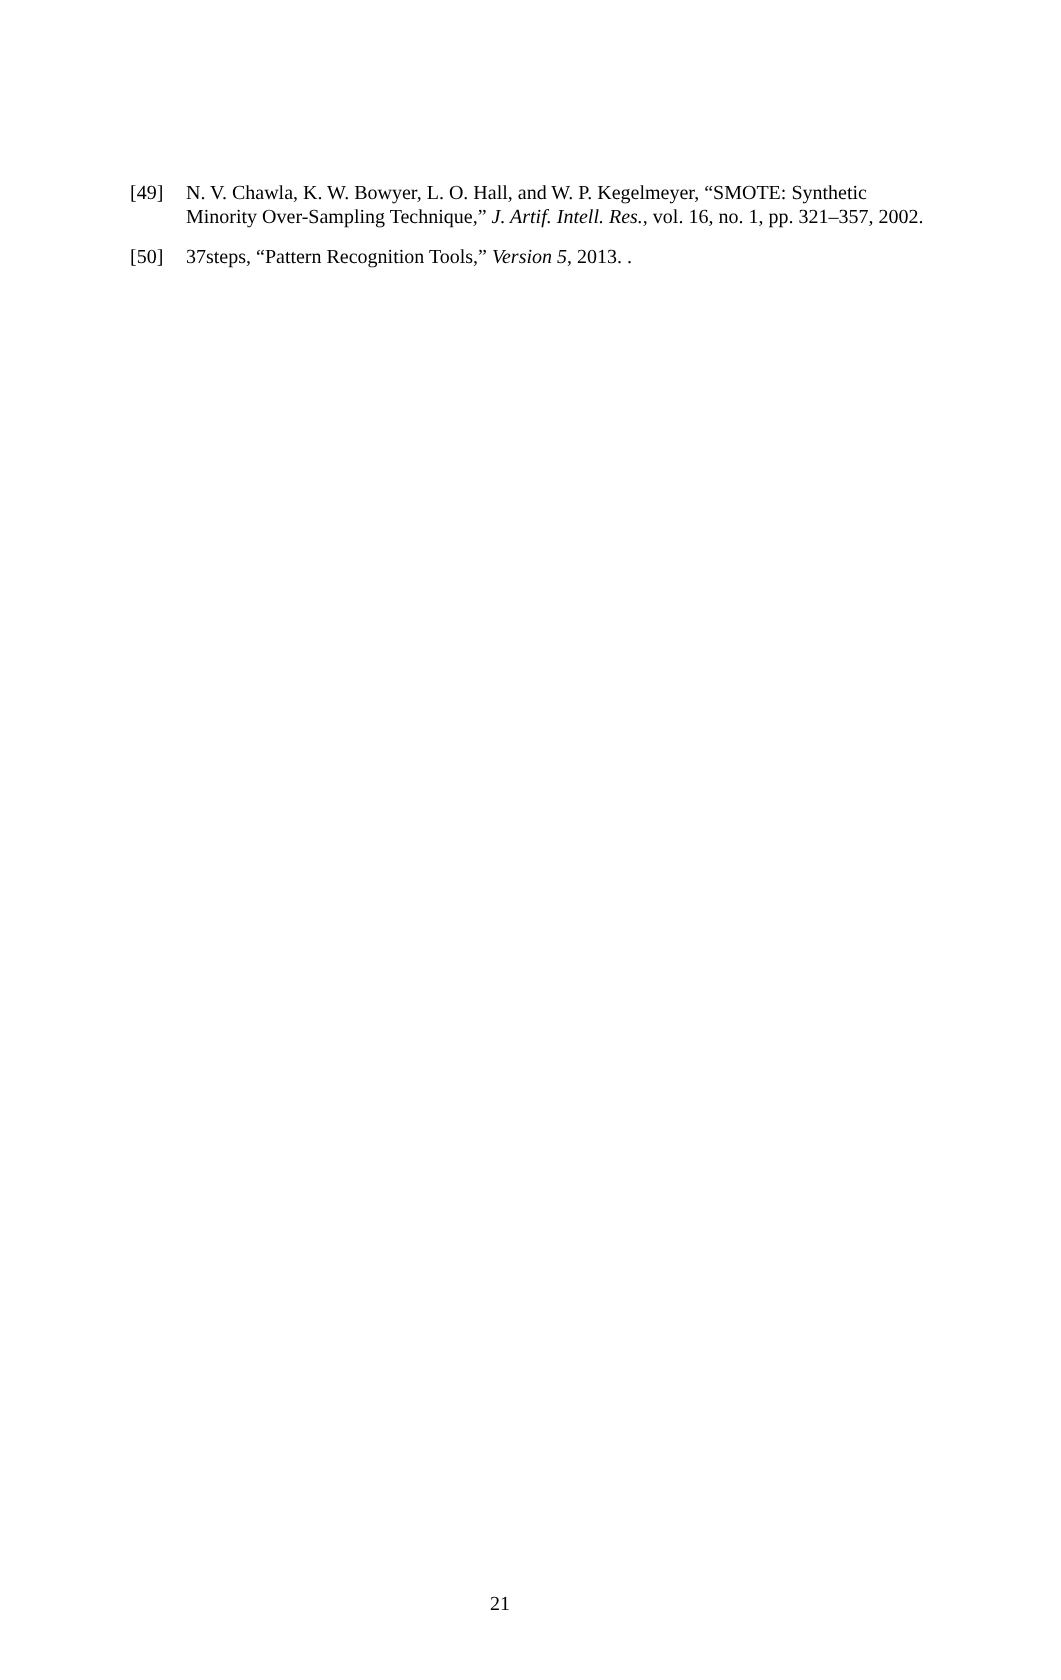[49] N. V. Chawla, K. W. Bowyer, L. O. Hall, and W. P. Kegelmeyer, “SMOTE: Synthetic Minority Over-Sampling Technique,” J. Artif. Intell. Res., vol. 16, no. 1, pp. 321–357, 2002.
[50] 37steps, “Pattern Recognition Tools,” Version 5, 2013. .
21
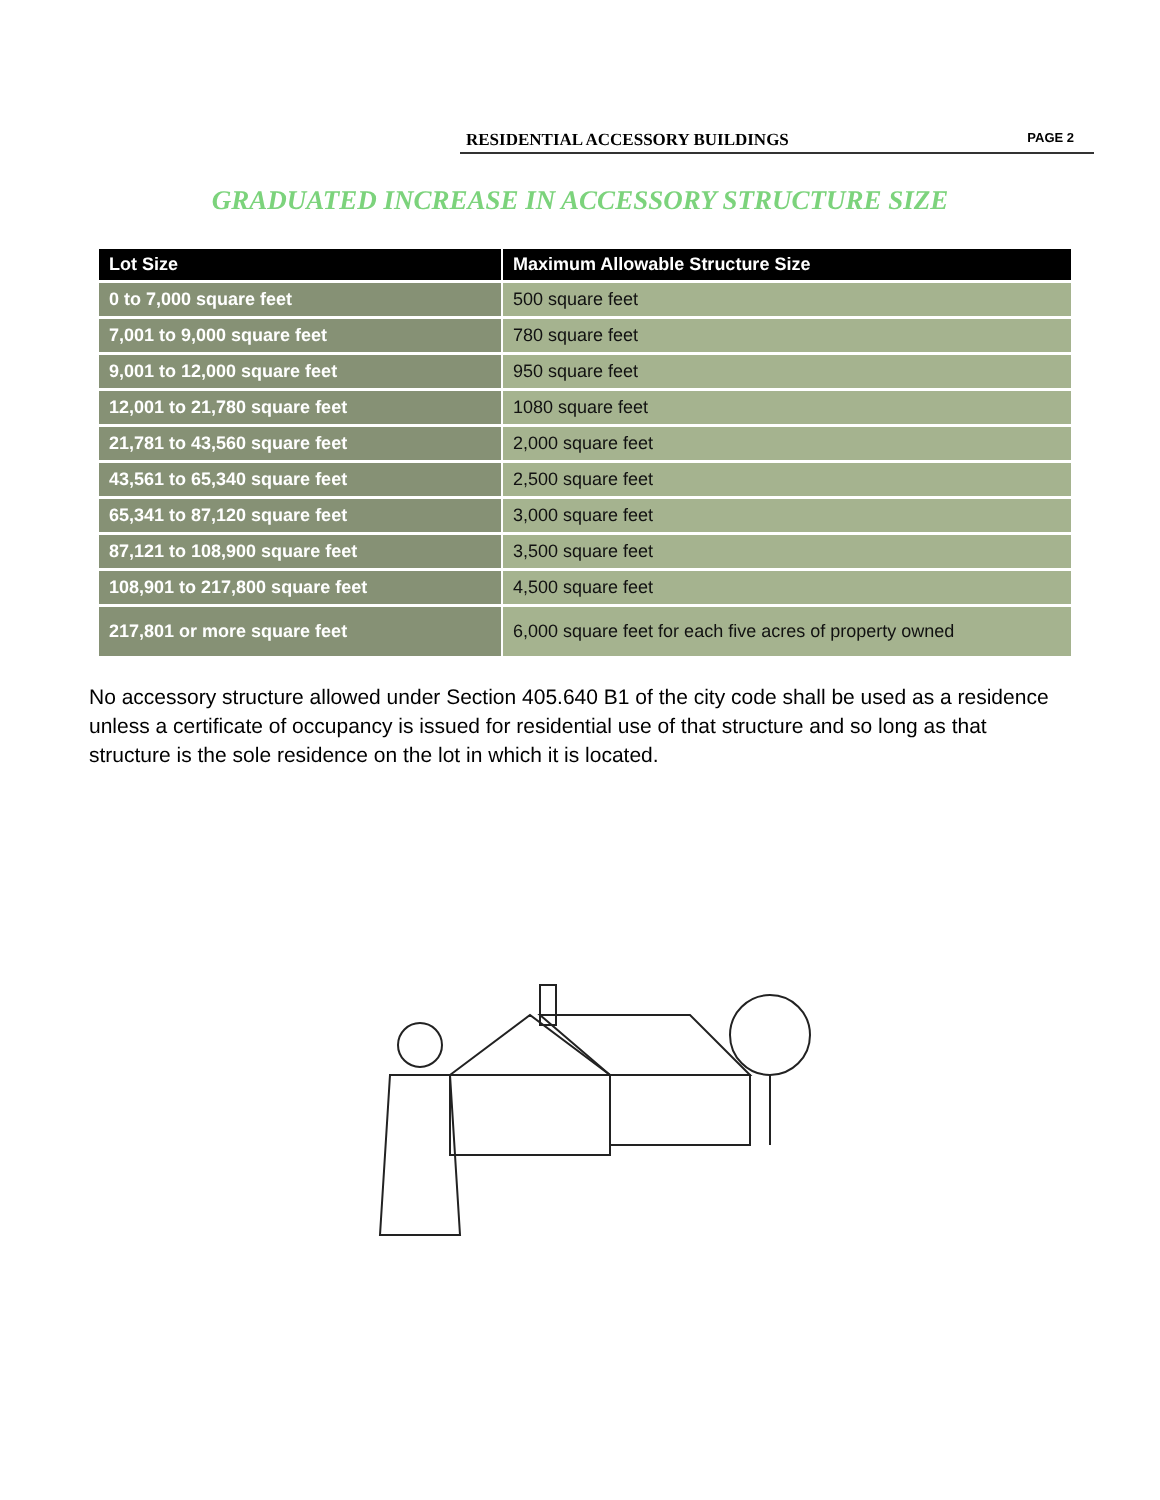RESIDENTIAL ACCESSORY BUILDINGS PAGE 2
GRADUATED INCREASE IN ACCESSORY STRUCTURE SIZE
| Lot Size | Maximum Allowable Structure Size |
| --- | --- |
| 0 to 7,000 square feet | 500 square feet |
| 7,001 to 9,000 square feet | 780 square feet |
| 9,001 to 12,000 square feet | 950 square feet |
| 12,001 to 21,780 square feet | 1080 square feet |
| 21,781 to 43,560 square feet | 2,000 square feet |
| 43,561 to 65,340 square feet | 2,500 square feet |
| 65,341 to 87,120 square feet | 3,000 square feet |
| 87,121 to 108,900 square feet | 3,500 square feet |
| 108,901 to 217,800 square feet | 4,500 square feet |
| 217,801 or more square feet | 6,000 square feet for each five acres of property owned |
No accessory structure allowed under Section 405.640 B1 of the city code shall be used as a residence unless a certificate of occupancy is issued for residential use of that structure and so long as that structure is the sole residence on the lot in which it is located.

◇ ◇ ◇ ◇ ◇ ◇ ◇

WHAT NEEDS TO BE DONE -
What is needed is an exact copy of every entry, minus the images.

RESPONSE -
[49] N. V. Chawla, K. W. Bowyer, L. O. Hall, and W. P. Kegelmeyer, “SMOTE: Synthetic Minority Over-Sampling Technique,” J. Artif. Intell. Res., vol. 16, no. 1, pp. 321–357, 2002.
[50] 37steps, “Pattern Recognition Tools,” Version 5, 2013. .
21
RESIDENTIAL ACCESSORY BUILDINGS PAGE 2
GRADUATED INCREASE IN ACCESSORY STRUCTURE SIZE
| Lot Size | Maximum Allowable Structure Size |
| --- | --- |
| 0 to 7,000 square feet | 500 square feet |
| 7,001 to 9,000 square feet | 780 square feet |
| 9,001 to 12,000 square feet | 950 square feet |
| 12,001 to 21,780 square feet | 1080 square feet |
| 21,781 to 43,560 square feet | 2,000 square feet |
| 43,561 to 65,340 square feet | 2,500 square feet |
| 65,341 to 87,120 square feet | 3,000 square feet |
| 87,121 to 108,900 square feet | 3,500 square feet |
| 108,901 to 217,800 square feet | 4,500 square feet |
| 217,801 or more square feet | 6,000 square feet for each five acres of property owned |
No accessory structure allowed under Section 405.640 B1 of the city code shall be used as a residence unless a certificate of occupancy is issued for residential use of that structure and so long as that structure is the sole residence on the lot in which it is located.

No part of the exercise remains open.